→ **About this exercise**: If a line in the data below holds the word "mundial", include it in the count. Give only the final number.

Saved entries:
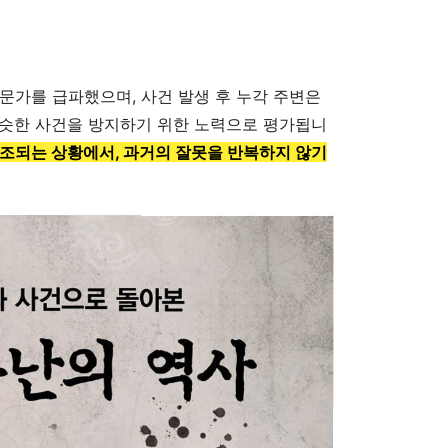
문가를 급파했으며, 사건 발생 후 누각 주변은
비슷한 사건을 방지하기 위한 노력으로 평가됩니
조되는 상황에서, 과거의 잘못을 반복하지 않기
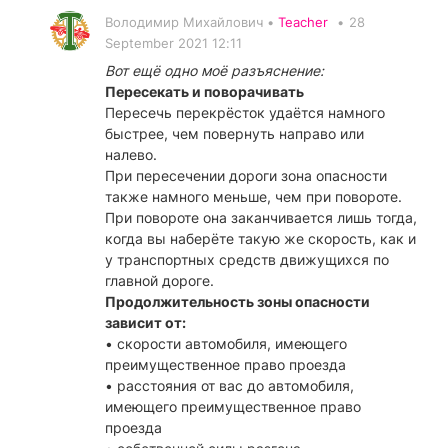
Володимир Михайлович •
Teacher
•
28
September 2021 12:11
Вот ещё одно моё разъяснение:
Пересекать и поворачивать
Пересечь перекрёсток удаётся намного
быстрее, чем повернуть направо или
налево.
При пересечении дороги зона опасности
также намного меньше, чем при повороте.
При повороте она заканчивается лишь тогда,
когда вы наберёте такую же скорость, как и
у транспортных средств движущихся по
главной дороге.
Продолжительность зоны опасности
зависит от:
• скорости автомобиля, имеющего
преимущественное право проезда
• расстояния от вас до автомобиля,
имеющего преимущественное право
проезда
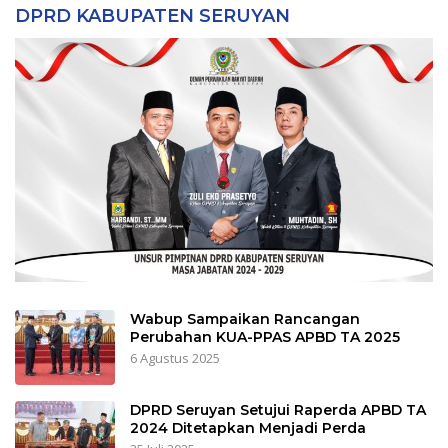
DPRD KABUPATEN SERUYAN
Wabup Sampaikan Rancangan
Perubahan KUA-PPAS APBD TA 2025
6 Agustus 2025
DPRD Seruyan Setujui Raperda APBD TA
2024 Ditetapkan Menjadi Perda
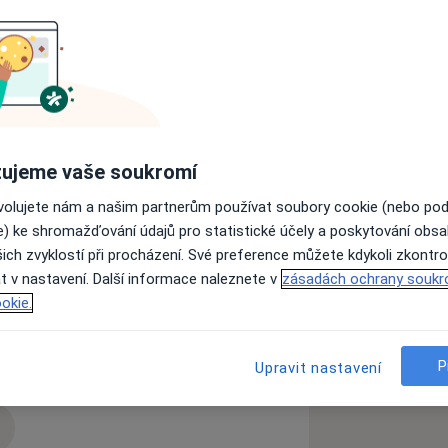
cké operace nosu (septoplastika,
klinice FortMedica
ujeme vaše soukromí
 fakultní nemocnice v Praze
ovolujete nám a našim partnerům používat soubory cookie (nebo po
e) ke shromažďování údajů pro statistické účely a poskytování obs
á Bystrica 1x ročně 1998-2002
ich zvyklostí při procházení. Své preference můžete kdykoli zkontro
3
t v nastavení. Další informace naleznete v
zásadách ochrany soukr
l and Skull Base Endoscopic
okie.
 Plastics, Milano, Italy 2005,
nosu
Nosní polypy
Bolení v krku
P
Upravit nastavení
plasty Techniques, Academic Medical,
rsity of Amsterdam, 2008
ndoscopic sinus Surgery, Graz, Austria,
zkušenostech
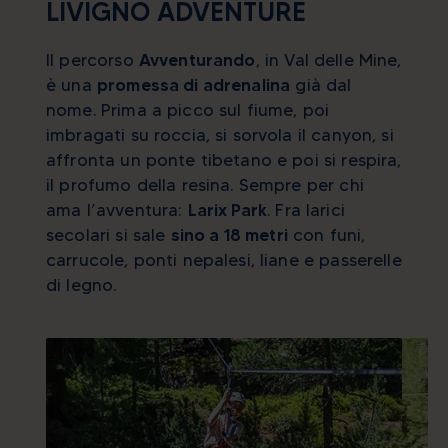
LIVIGNO ADVENTURE
Il percorso
Avventurando
, in Val delle Mine,
è una
promessa di adrenalina
già dal
nome. Prima a picco sul fiume, poi
imbragati su roccia, si sorvola il canyon, si
affronta un ponte tibetano e poi si respira,
il profumo della resina. Sempre per chi
ama l’avventura:
Larix Park
. Fra larici
secolari si sale
sino a 18 metri
con funi,
carrucole, ponti nepalesi, liane e passerelle
di legno.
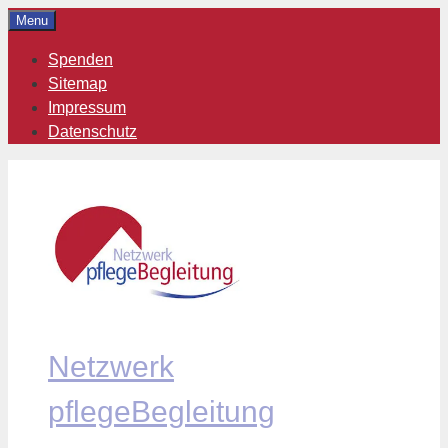
Zum
Menu
Inhalt
Spenden
springen
Sitemap
Impressum
Datenschutz
Netzwerk
pflegeBegleitung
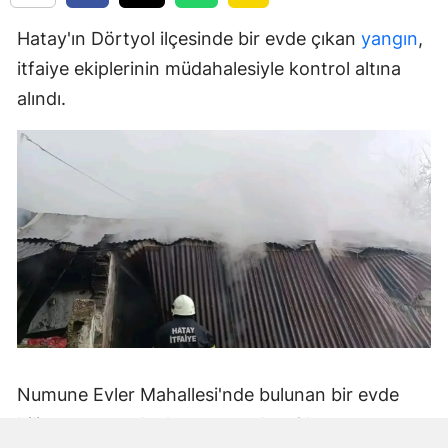
Hatay'ın Dörtyol ilçesinde bir evde çıkan
yangın
,
itfaiye ekiplerinin müdahalesiyle kontrol altına
alındı.
Numune Evler Mahallesi'nde bulunan bir evde
bilinmeyen nedenle yangın çıktı. Olay,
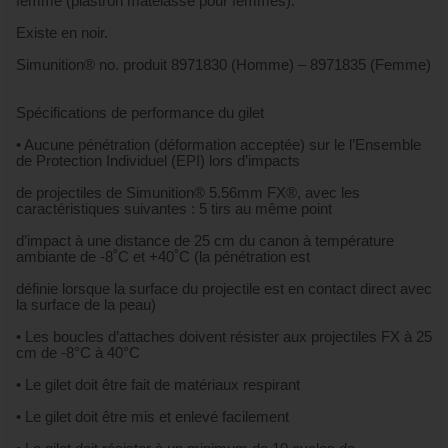
femme (plastron matelassé pour femmes).
Existe en noir.
Simunition® no. produit 8971830 (Homme) – 8971835 (Femme)
Spécifications de performance du gilet
• Aucune pénétration (déformation acceptée) sur le l’Ensemble
de Protection Individuel (EPI) lors d’impacts
de projectiles de Simunition® 5.56mm FX®, avec les
caractéristiques suivantes : 5 tirs au même point
d’impact à une distance de 25 cm du canon à température
ambiante de -8˚C et +40˚C (la pénétration est
définie lorsque la surface du projectile est en contact direct avec
la surface de la peau)
• Les boucles d’attaches doivent résister aux projectiles FX à 25
cm de -8°C à 40°C
• Le gilet doit être fait de matériaux respirant
• Le gilet doit être mis et enlevé facilement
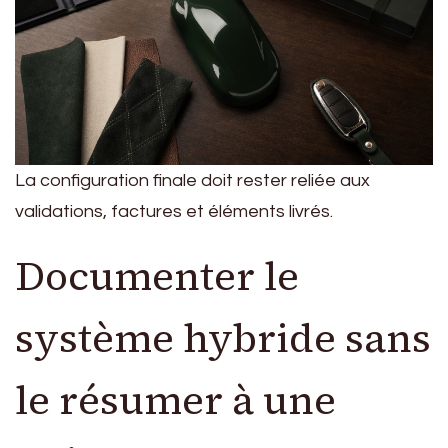
La configuration finale doit rester reliée aux
validations, factures et éléments livrés.
Documenter le
système hybride sans
le résumer à une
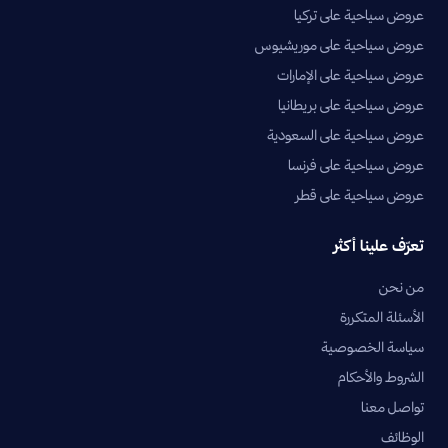
عروض سياحية على تركيا
عروض سياحية على موريشيوس
عروض سياحية على الإمارات
عروض سياحية على بريطانيا
عروض سياحية على السعودية
عروض سياحية على فرنسا
عروض سياحية على قطر
تعرّف علينا أكثر
من نحن
الأسئلة المتكررة
سياسة الخصوصية
الشروط والأحكام
تواصل معنا
الوظائف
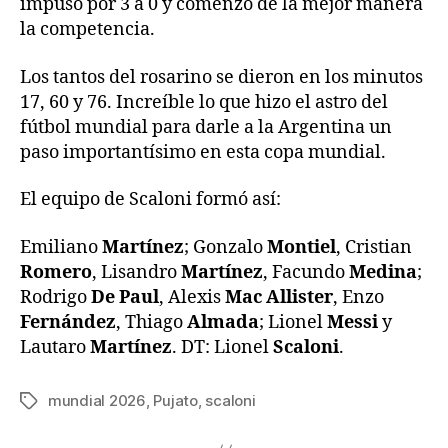
impuso por 3 a 0 y comenzó de la mejor manera
la competencia.
Los tantos del rosarino se dieron en los minutos
17, 60 y 76. Increíble lo que hizo el astro del
fútbol mundial para darle a la Argentina un
paso importantísimo en esta copa mundial.
El equipo de Scaloni formó así:
Emiliano
Martínez
; Gonzalo
Montiel
, Cristian
Romero
, Lisandro
Martínez
, Facundo
Medina
;
Rodrigo
De Paul
, Alexis
Mac Allister
, Enzo
Fernández
, Thiago
Almada
; Lionel
Messi
y
Lautaro
Martínez
. DT: Lionel
Scaloni
.
mundial 2026
,
Pujato
,
scaloni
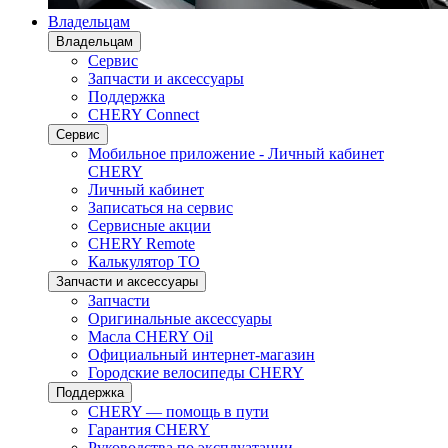
Владельцам
Владельцам
Сервис
Запчасти и аксессуары
Поддержка
CHERY Connect
Сервис
Мобильное приложение - Личный кабинет
CHERY
Личный кабинет
Записаться на сервис
Сервисные акции
CHERY Remote
Калькулятор ТО
Запчасти и аксессуары
Запчасти
Оригинальные аксессуары
Масла CHERY Oil
Официальный интернет-магазин
Городские велосипеды CHERY
Поддержка
CHERY — помощь в пути
Гарантия CHERY
Руководства по эксплуатации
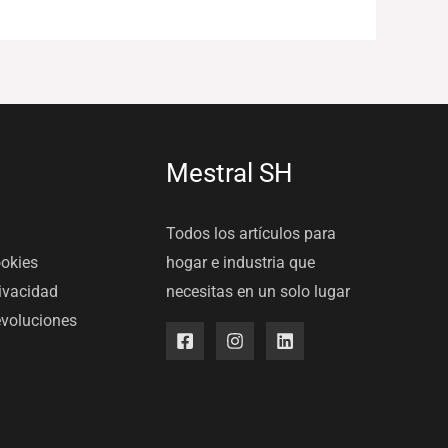
Mestral SH
Todos los artículos para
ookies
hogar e industria que
rivacidad
necesitas en un solo lugar
evoluciones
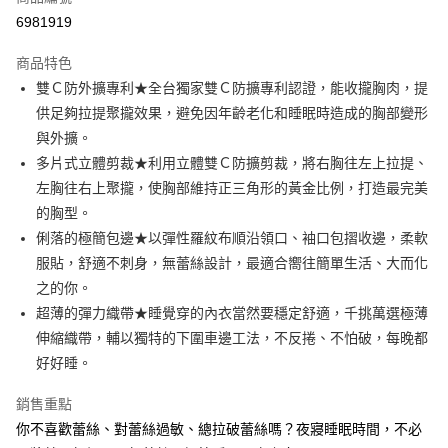
信用卡分期付款
6981919
3 期 0 利率 每期
NT$460
21家銀行
商品特色
合作金庫商業銀行
第一商業銀行
超商取貨付款
雙Ｃ防外擴專利★全台獨家雙Ｃ防擴專利認證，能收攏胸肉，提
華南商業銀行
彰化商業銀行
供足夠拉提聚攏效果，避免因年齡老化和睡眠時造成的胸部變形
LINE Pay
上海商業儲蓄銀行
台北富邦商業銀行
國泰世華商業銀行
兆豐國際商業銀行
與外擴。
Apple Pay
臺灣中小企業銀行
台中商業銀行
多片式立體剪裁★利用立體雙Ｃ防擴剪裁，將右胸往左上拉提、
匯豐（台灣）商業銀行
華泰商業銀行
左胸往右上聚攏，使胸部維持正三角形的黃金比例，打造最完美
街口支付
聯邦商業銀行
遠東國際商業銀行
的胸型。
元大商業銀行
永豐商業銀行
悠遊付
俐落的極簡包邊★以彈性羅紋布順沿領口、袖口包摺收邊，柔軟
玉山商業銀行
星展（台灣）商業銀行
服貼，舒適不刺身，無蕾絲設計，最適合嚮往簡單生活、大而化
台新國際商業銀行
中國信託商業銀行
AFTEE先享後付
台灣樂天信用卡公司
之的你。
相關說明
【關於「AFTEE先享後付」】
超薄的彈力織帶★睡覺穿的內衣當然要穩定舒適，千挑萬選極薄
ATM付款
AFTEE先享後付是「在收到商品之後才付款」的支付方式。 讓您購物簡單
伸縮織帶，輔以獨特的下圍車邊工法，不反捲、不怕破，每晚都
便利好安心！
好好睡。
１．簡單：不需註冊會員、不需綁卡、不需儲值。
運送方式
２．便利：只要手機號碼，簡訊認證，即可結帳。
３．安心：先確認商品／服務後，再付款。
銷售重點
全家付款取貨
你不喜歡蕾絲、對蕾絲過敏、總拉破蕾絲嗎？夜寢睡眠時間，不必
每筆NT$80，滿NT$1,500(含以上)免運費
【「AFTEE先享後付」結帳流程】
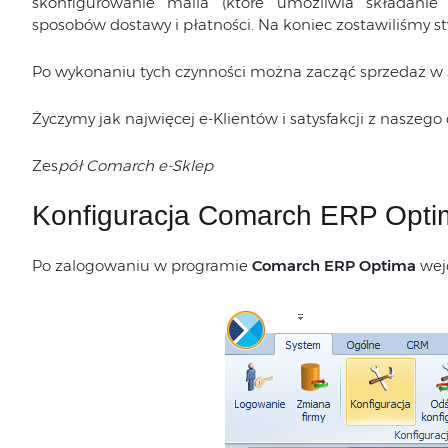
skonfigurowanie maila (które umożliwia składanie
Definiowanie zamienników towarowych
sposobów dostawy i płatności. Na koniec zostawiliśmy s
Zestawy promocyjne
Rabaty towarów
Po wykonaniu tych czynności można zacząć sprzedaż w 
Życzymy jak najwięcej e-Klientów i satysfakcji z naszeg
Zes
pół Comarch
e-Sklep
Zgody kontrahentów
Konfiguracja Comarch ERP Opti
Po zalogowaniu w programie
Comarch ERP Optima
wej
Informacje o dostawie
Synchronizacja ręczna
Synchronizacja automatyczna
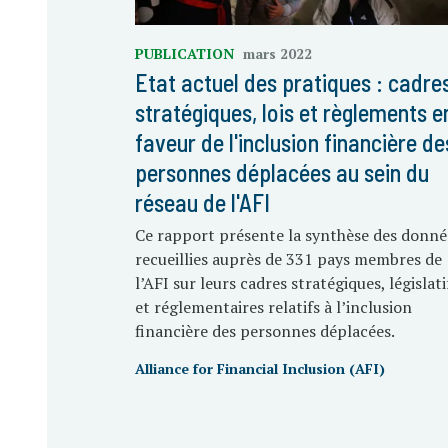
PUBLICATION
mars 2022
Etat actuel des pratiques : cadre
stratégiques, lois et règlements e
faveur de l'inclusion financière de
personnes déplacées au sein du
réseau de l'AFI
Ce rapport présente la synthèse des donné
recueillies auprès de 331 pays membres de
l’AFI sur leurs cadres stratégiques, législati
et réglementaires relatifs à l’inclusion
financière des personnes déplacées.
Alliance for Financial Inclusion (AFI)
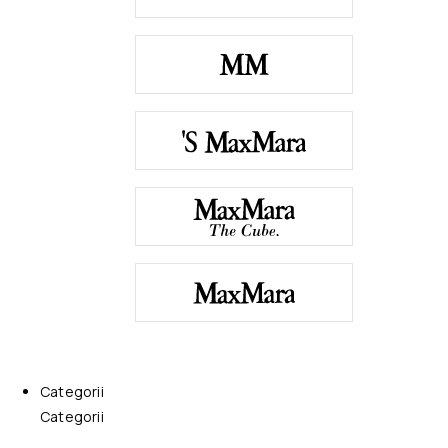
Categorii
Categorii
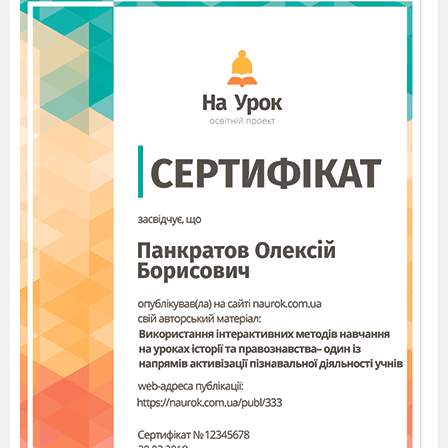
інші забезпечують переміщення по рослині води та
поживних речовин, треті запасають їх. Такі групи
клітин утворюють тканини.
Тканина — це сукупність клітин, що мають спільне
походження, однакову будову і виконують спільні
функції.
Міні-лекція з демонстрацією таблиці «Тканини
рослинного організму». Залежно від функції, яку
виконують тканини, їх поділяють на:
1) твірні;
2) основні;
3) покривні;
4) механічні;
5) провідні (учитель готує природні зразки: зрізи
стовбурів дерев, шкарлупи горіхів, листки рослин,
плоди томатів і яблук, бульби картоплі, стебла цикорію,
бавовнику, льону, гілочки верби та інших дерев із
бруньками).
1.
Покривна тканина рослин.
На плодах яблук чи томатів ми бачимо шкірочку.
Зелений листок зверху вкритий прозорою шкіркою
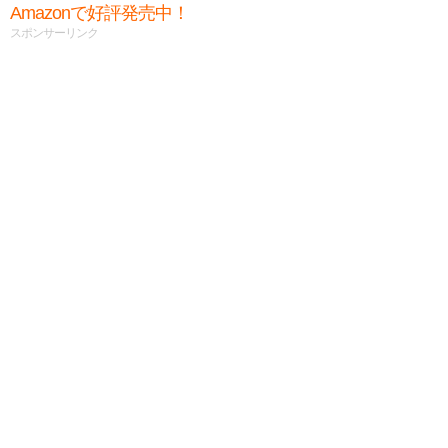
Amazonで好評発売中！
スポンサーリンク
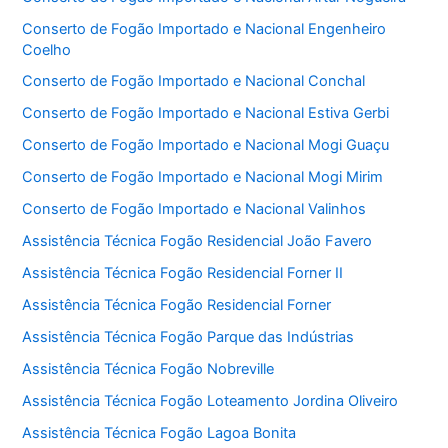
Conserto de Fogão Importado e Nacional Engenheiro
Coelho
Conserto de Fogão Importado e Nacional Conchal
Conserto de Fogão Importado e Nacional Estiva Gerbi
Conserto de Fogão Importado e Nacional Mogi Guaçu
Conserto de Fogão Importado e Nacional Mogi Mirim
Conserto de Fogão Importado e Nacional Valinhos
Assistência Técnica Fogão Residencial João Favero
Assistência Técnica Fogão Residencial Forner II
Assistência Técnica Fogão Residencial Forner
Assistência Técnica Fogão Parque das Indústrias
Assistência Técnica Fogão Nobreville
Assistência Técnica Fogão Loteamento Jordina Oliveiro
Assistência Técnica Fogão Lagoa Bonita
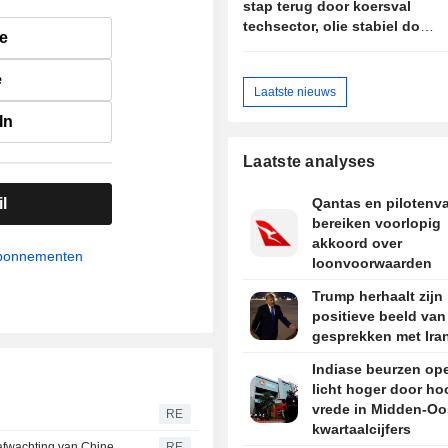
stap terug door koersval
techsector, olie stabiel door
e
focus op gesprekken met
Iran
e
Laatste nieuws
In
Laatste analyses
l
Qantas en piloten
bereiken voorlopig
akkoord over
abonnementen
loonvoorwaarden
Trump herhaalt zijn
positieve beeld van
gesprekken met Ira
Indiase beurzen op
licht hoger door ho
vrede in Midden-Oo
RE
kwartaalcijfers
Yuan schommelt rond hoogste punt in drieënhalf jaar in afwachting van Chinese handelscijfers
RE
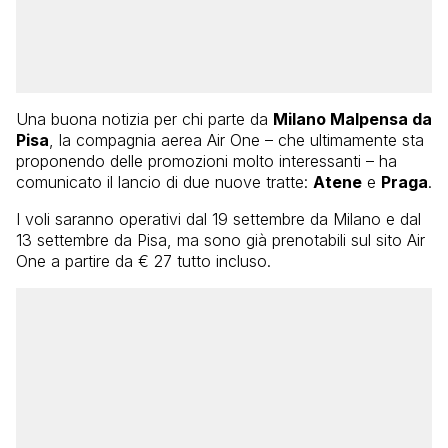
Una buona notizia per chi parte da
Milano Malpensa da
Pisa
, la compagnia aerea Air One – che ultimamente sta
proponendo delle promozioni molto interessanti – ha
comunicato il lancio di due nuove tratte:
Atene
e
Praga
.
I voli saranno operativi dal 19 settembre da Milano e dal
13 settembre da Pisa, ma sono già prenotabili sul sito Air
One a partire da € 27 tutto incluso.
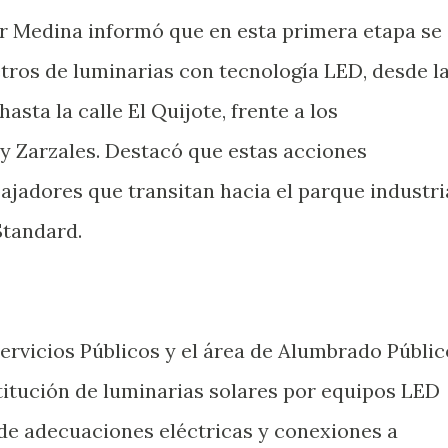
r Medina informó que en esta primera etapa se
tros de luminarias con tecnología LED, desde l
asta la calle El Quijote, frente a los
y Zarzales. Destacó que estas acciones
ajadores que transitan hacia el parque industri
tandard.
Servicios Públicos y el área de Alumbrado Públic
stitución de luminarias solares por equipos LED
de adecuaciones eléctricas y conexiones a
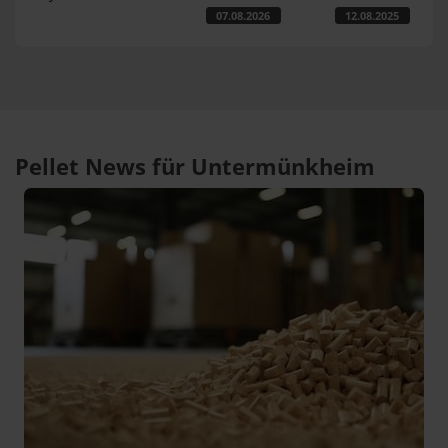
07.08.2026
12.08.2025
Pellet News für Untermünkheim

→ **Response to the exercise**: 3